Start of DATASET EXCERPTS

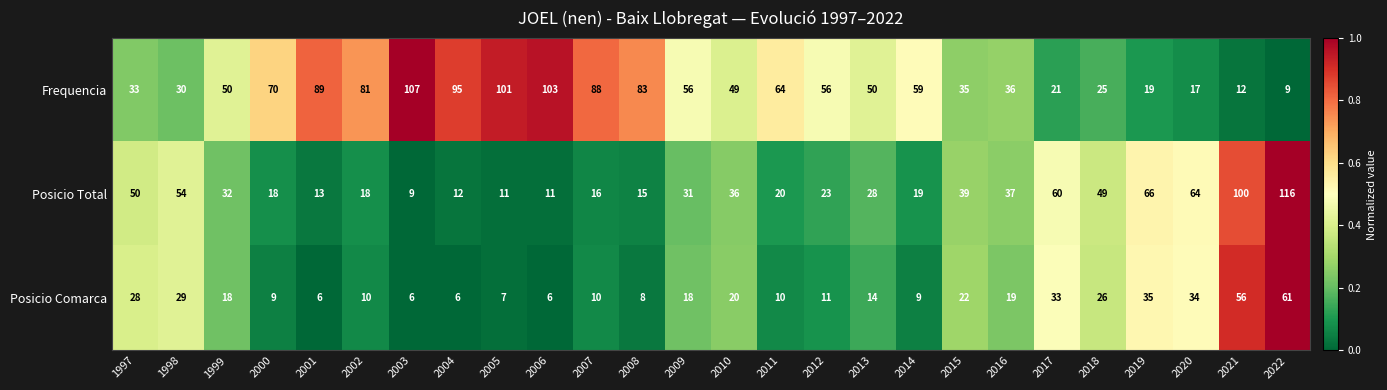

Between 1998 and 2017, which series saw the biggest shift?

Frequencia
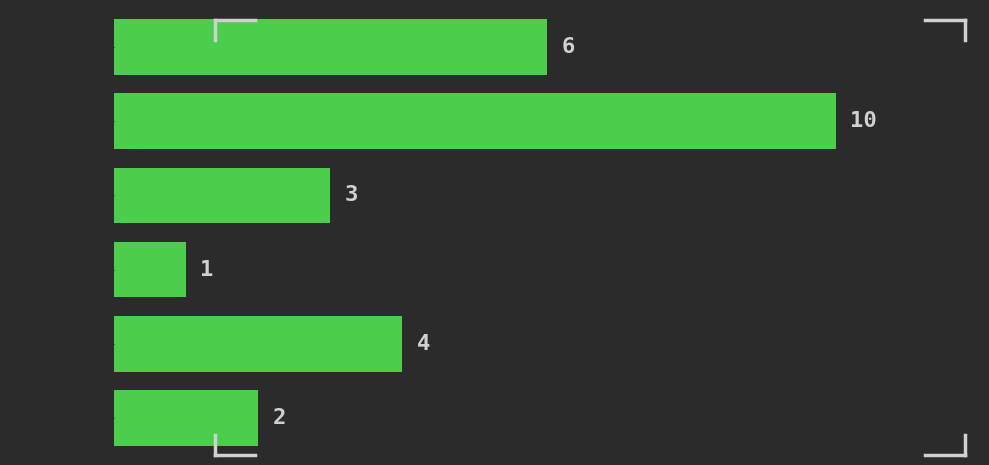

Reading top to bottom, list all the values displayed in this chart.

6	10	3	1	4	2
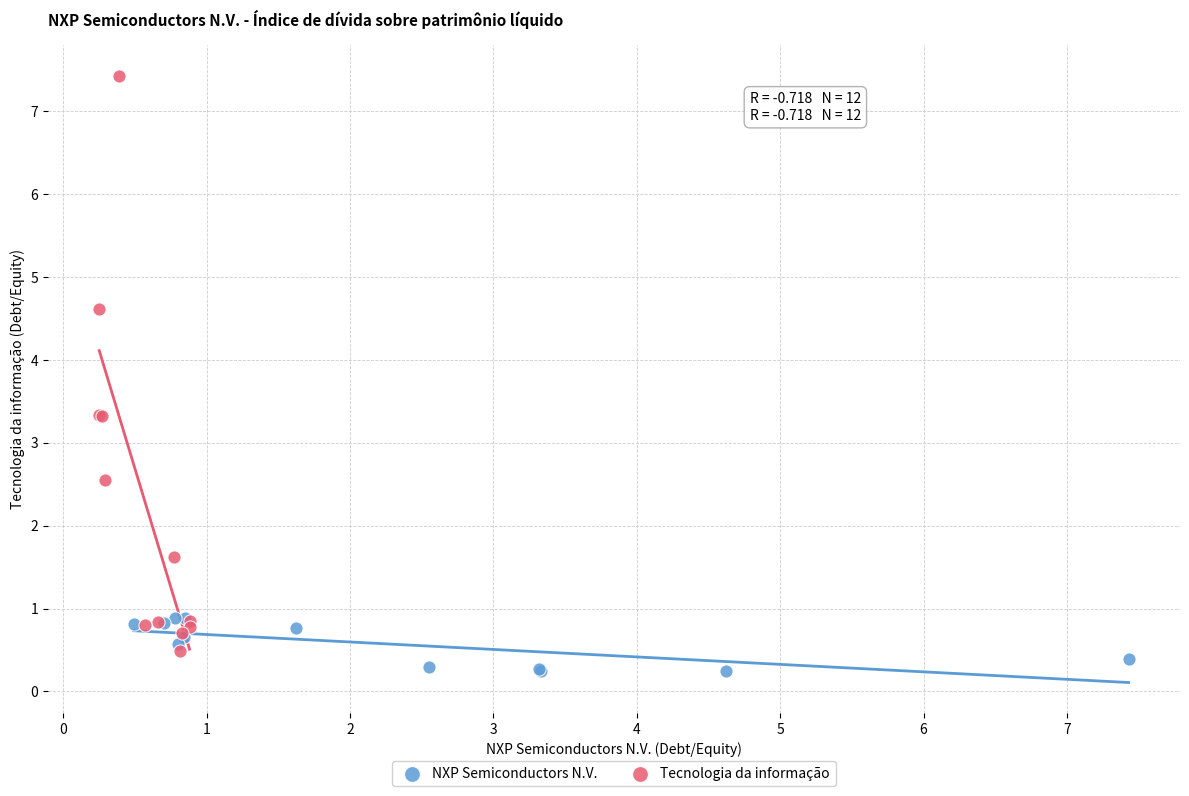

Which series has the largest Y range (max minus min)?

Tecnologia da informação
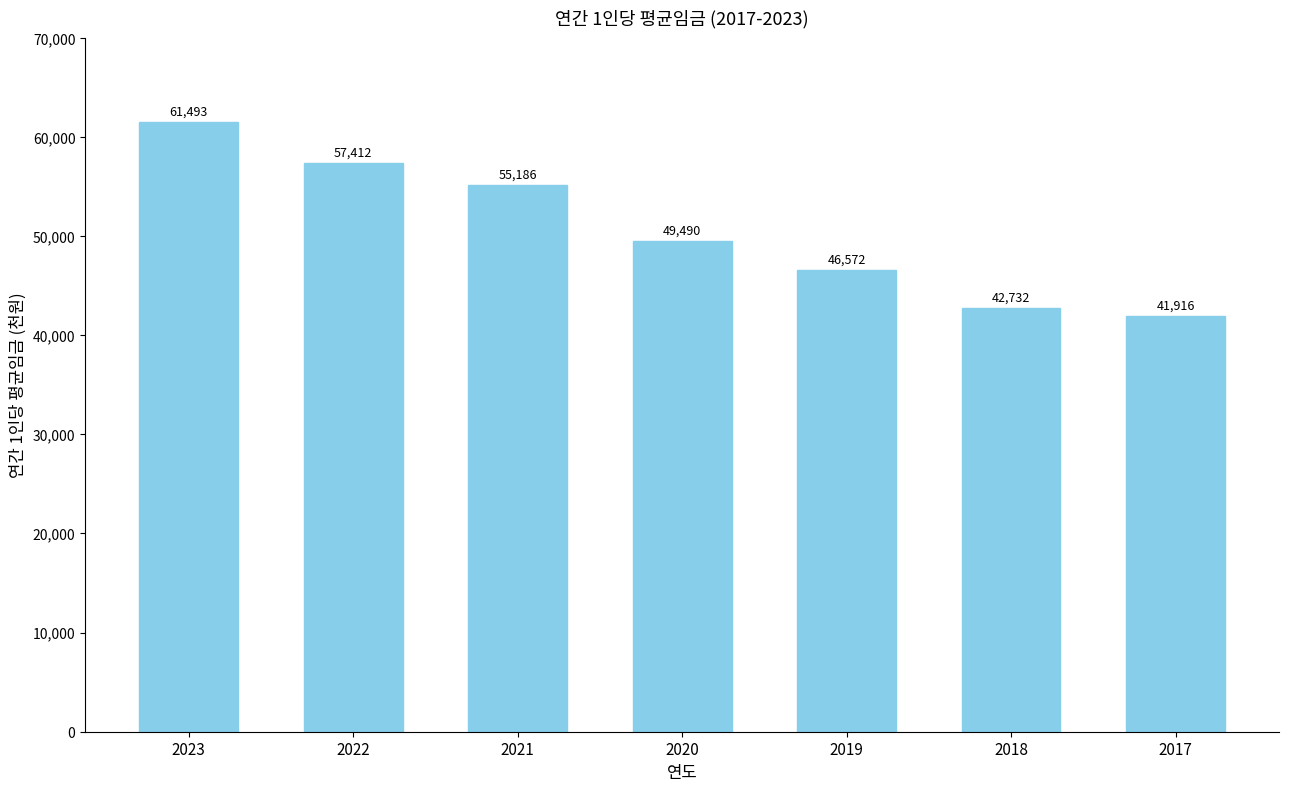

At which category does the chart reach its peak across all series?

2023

End of DATASET EXCERPTS
Start of DATASET EXCERPTS

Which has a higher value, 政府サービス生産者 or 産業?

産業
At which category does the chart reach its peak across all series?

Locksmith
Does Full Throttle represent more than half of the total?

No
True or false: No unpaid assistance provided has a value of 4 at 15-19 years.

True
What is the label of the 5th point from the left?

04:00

End of DATASET EXCERPTS
Start of DATASET EXCERPTS

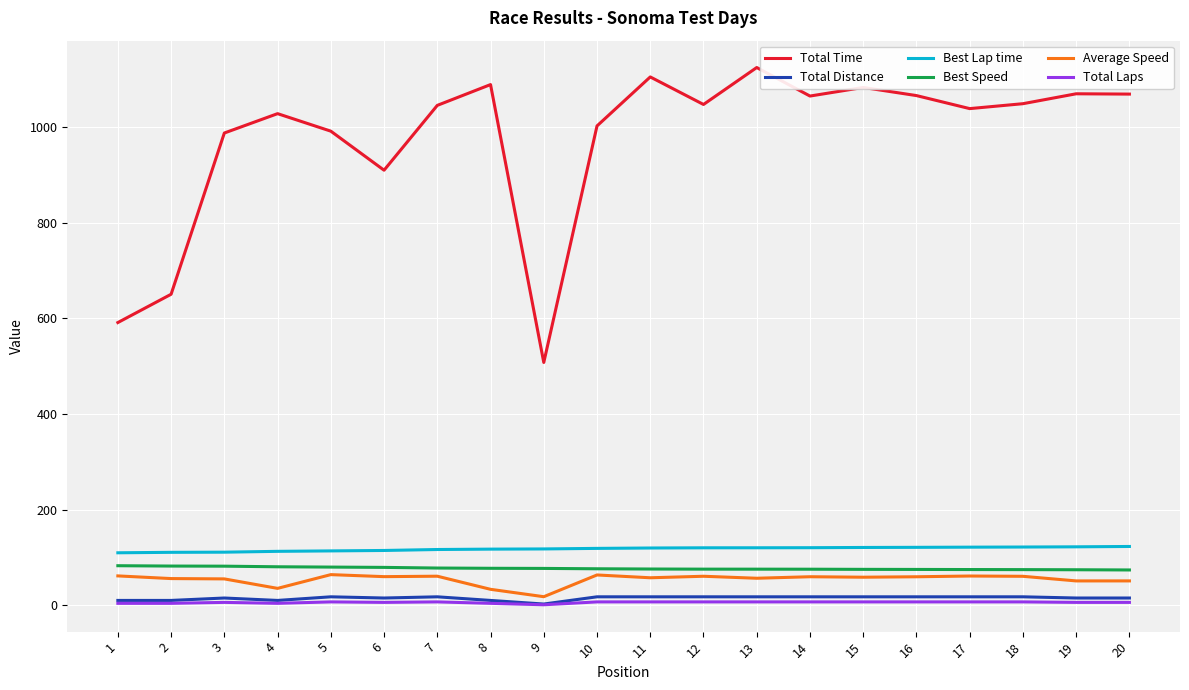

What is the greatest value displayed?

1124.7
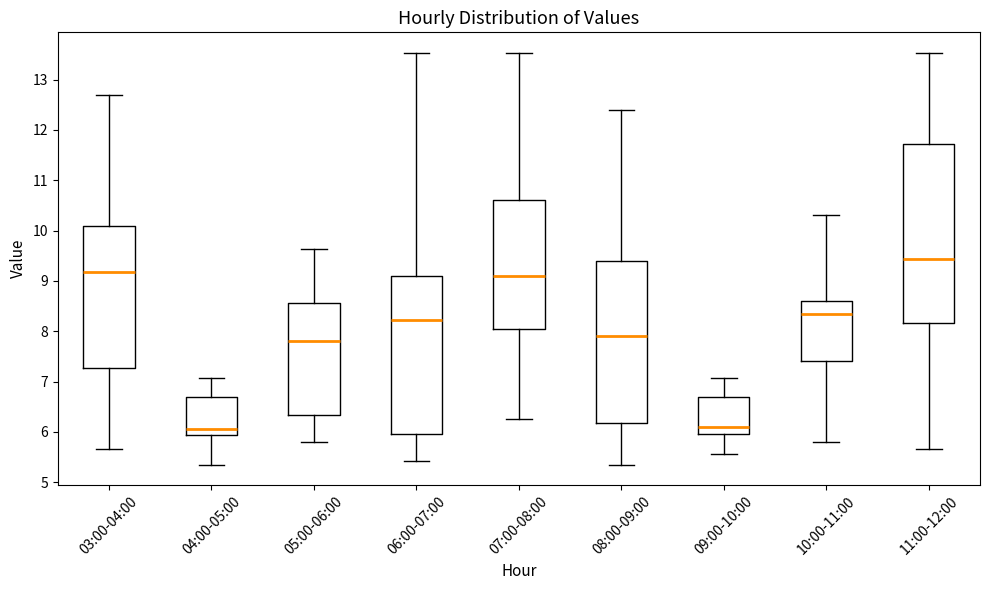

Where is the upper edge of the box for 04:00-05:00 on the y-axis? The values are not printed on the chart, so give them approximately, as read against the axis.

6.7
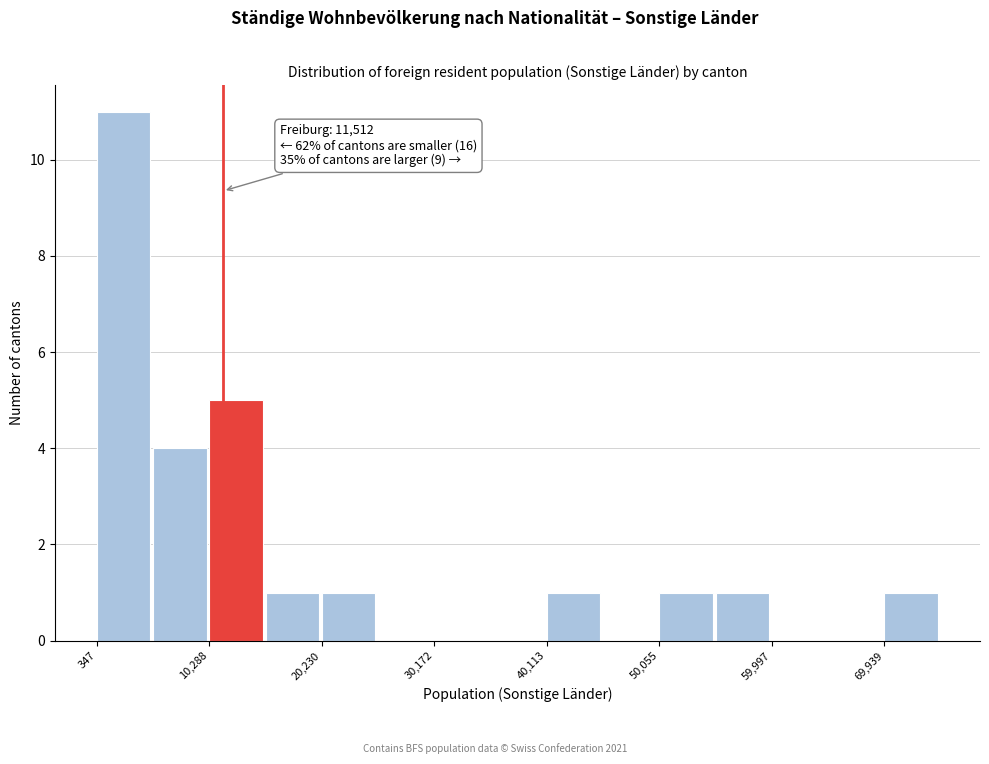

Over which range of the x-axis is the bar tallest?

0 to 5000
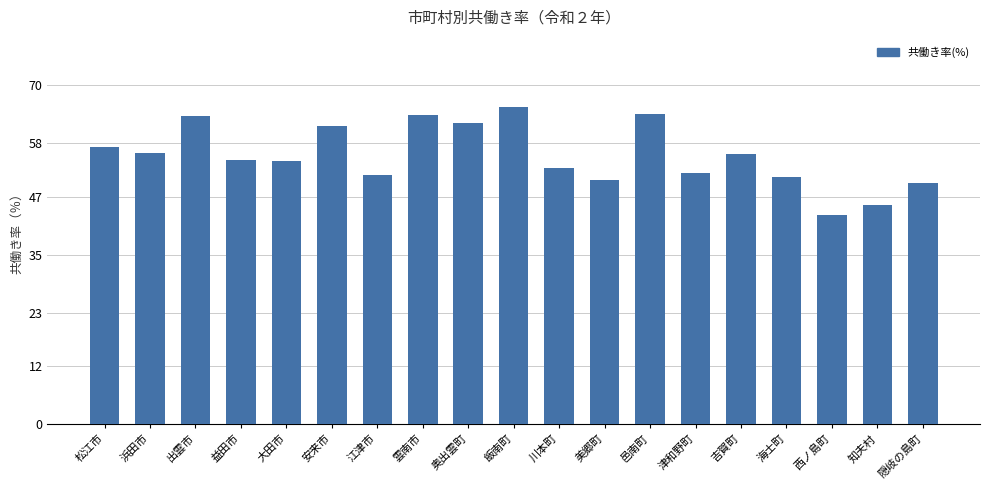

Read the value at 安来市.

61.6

End of DATASET EXCERPTS

» TASK BRIEF
Tally the lines in the items above that contain the string "range", matching case exactly. How many are there? Reply with the number alone.

» YOUR SOLUTION
2